Who might want to try low-carb?
Almost anyone can try a low-carb diet, but those with metabolic issues (like insulin resistance, obesity, and type 2 diabetes) may benefit most.
Who is low-carb not good for?
Elite athletes and bodybuilders may benefit from additional carbs to fuel growth and performance. Restricting carbs is also not ideal for underweight or malnourished folks needing to gain weight.
How do I decide between low-carb and keto?
This depends on your goals and personality. Low-carb allows more flexible eating habits than strict keto, so it may be easier for you to follow. Nonetheless, if you want the benefits of ketosis, consider a month-long keto trial.
Any side effects from starting a low-carb diet?
Some people experience headaches, fatigue, and irritability in the first few weeks of going low-carb. This condition—called the keto flu—can stem from dehydration, electrolyte deficiency, or carb withdrawal. It should be temporary.
Aren’t carbs essential for life?
No, carbs are optional. When you limit dietary carbohydrate, your body makes its own glucose through gluconeogenesis.
Do I need carbs for exercise?
Not necessarily. The research shows that most activities can be fueled by fat[*].
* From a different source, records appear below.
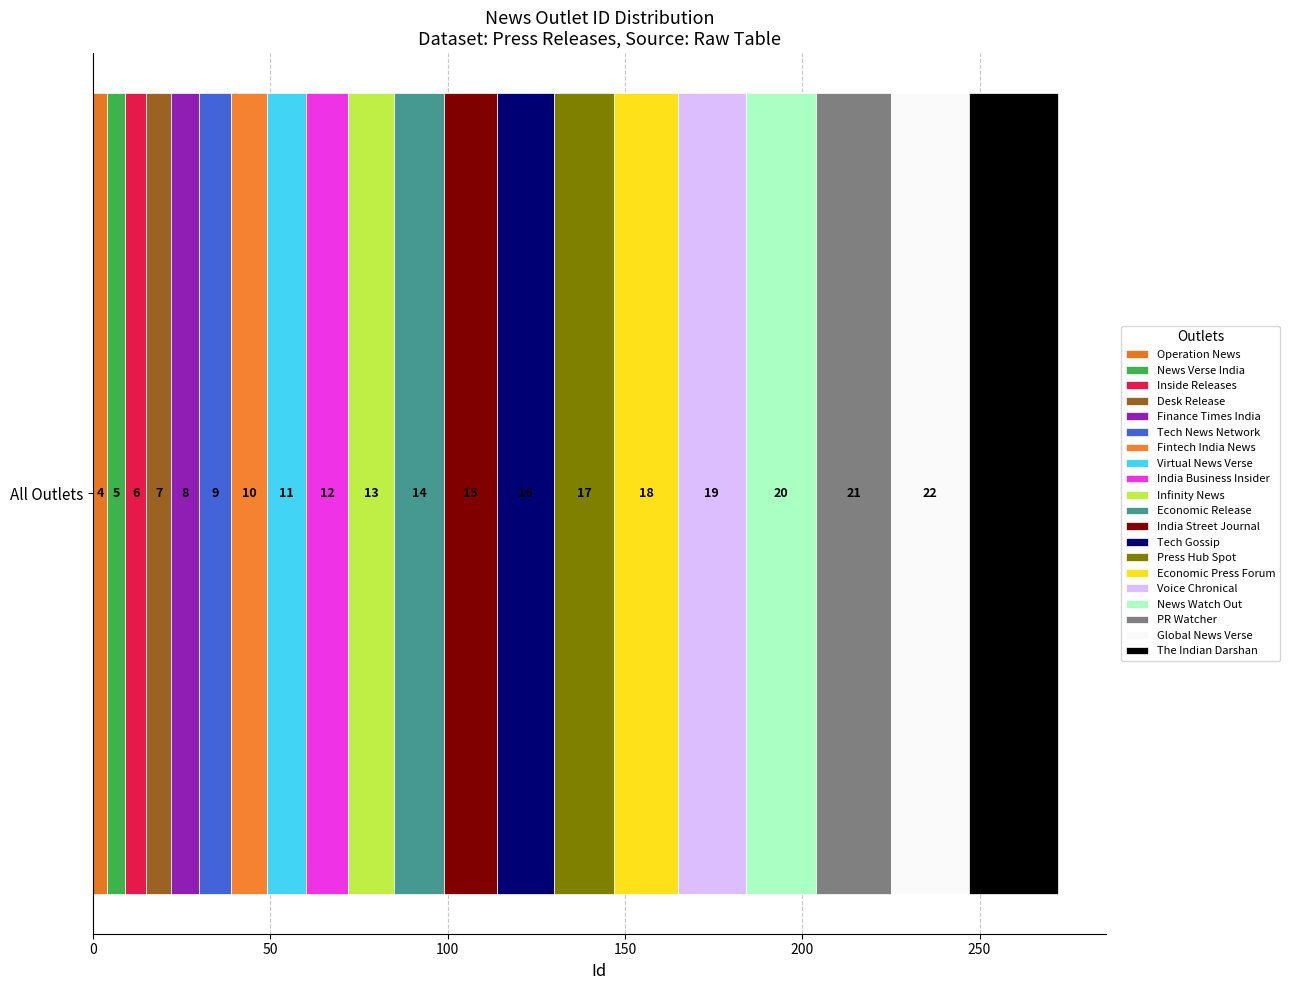

What is the label of the 6th bar from the right?

Economic Press Forum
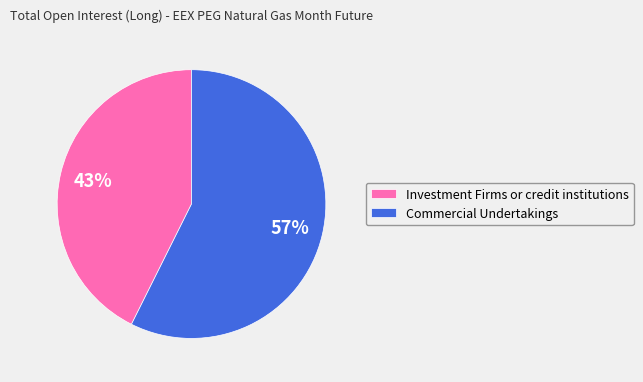

Which category has the biggest portion of the pie?

Commercial Undertakings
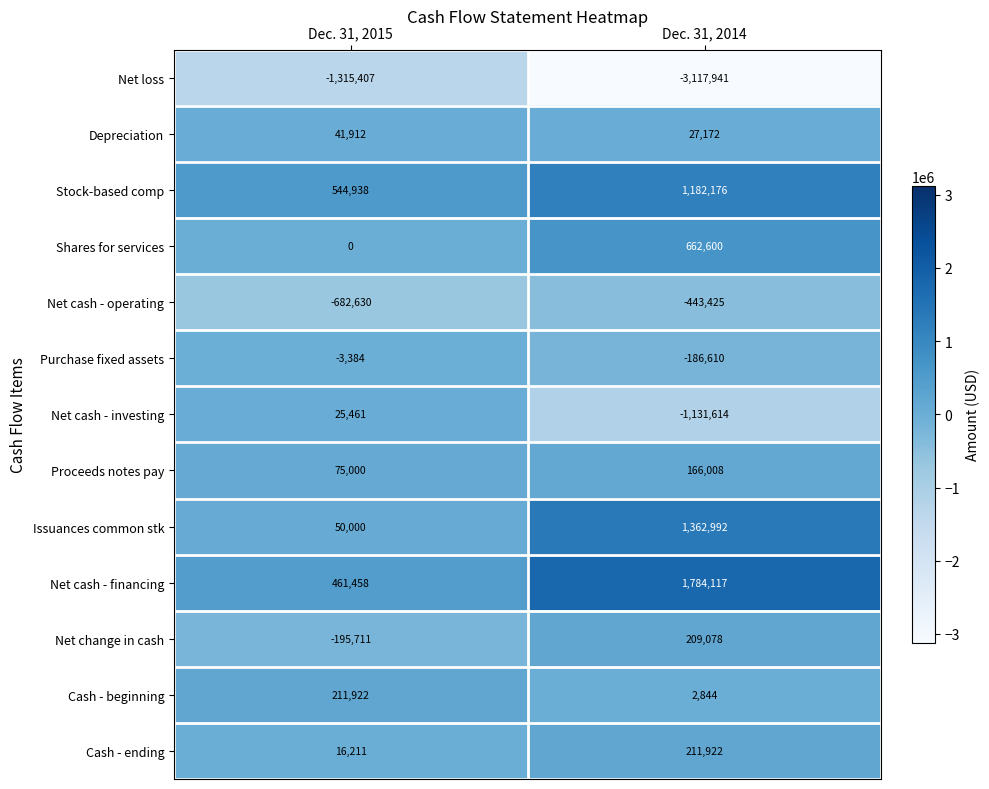

List the labels in order of Proceeds notes pay value, smallest first.

Dec. 31, 2015, Dec. 31, 2014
Can I build muscle on a low-carb diet?
Absolutely. One study showed that a low-carb diet worked better than a high-carb Western diet for muscle gains[*]. Also, low-fat diets have been shown to suppress testosterone—a key muscle-building hormone[*].
What about low-carb diets for gut health?
Low-carb diets limit many sources of fiber, but you can compensate with non-starchy veggies. Also, according to gut expert Dr. Michael Ruscio, low-carb diets can help those with SIBO (small intestinal bacterial overgrowth) by starving bad bacteria in the gut[*].
To help you along your low-carb journey, here’s a sample meal plan—complete with low-carb recipes made with whole foods. If you’re doing low-carb paleo, feel free to add the occasional sweet potato, potato, or carrot into the mix.
- Breakfast: Blueberry Muffin Keto Mug Cake
- Lunch: White Turkey Chili with steamed broccoli
- Dinner: Quick Keto Egg Roll in a Bowl
- Breakfast: Quick n’ Easy Keto Egg Muffins
- Lunch: Low Carb Crispy Keto Chicken with leafy greens
- Dinner: Zesty Keto Taco Salad
- Breakfast: Keto Oatmeal: 5-Minute Low-Carb N’oats
- Lunch: Crispy Skin Salmon with Pesto Cauliflower Rice
- Dinner: Creamy Mushroom Chicken
- Breakfast: Acai Almond Butter Smoothie
- Lunch: Portobello Bun Cheeseburger with Celeriac Everything Oven Fries and Homemade Keto Mayo
- Dinner: Delicious Low-Carb Keto Meatloaf
- Breakfast: Savory Crustless Breakfast Keto Quiche
- Lunch: Zesty Chili Lime Keto Tuna Salad
- Dinner: Fathead Pizza: Low-Carb Keto Pizza
- Breakfast: Avocado Breakfast Bowl
- Lunch: Crispy Cheesy Chicken Salad
- Dinner: Savory Shrimp Keto Stir Fry
Starting Your Low-Carb Diet
This article was written for you. Specifically, it was written to provide you with the tools, knowledge, and resources to start a low-carb diet.
Feel free to bookmark this page, and return whenever you like for guidance. Thanks for reading.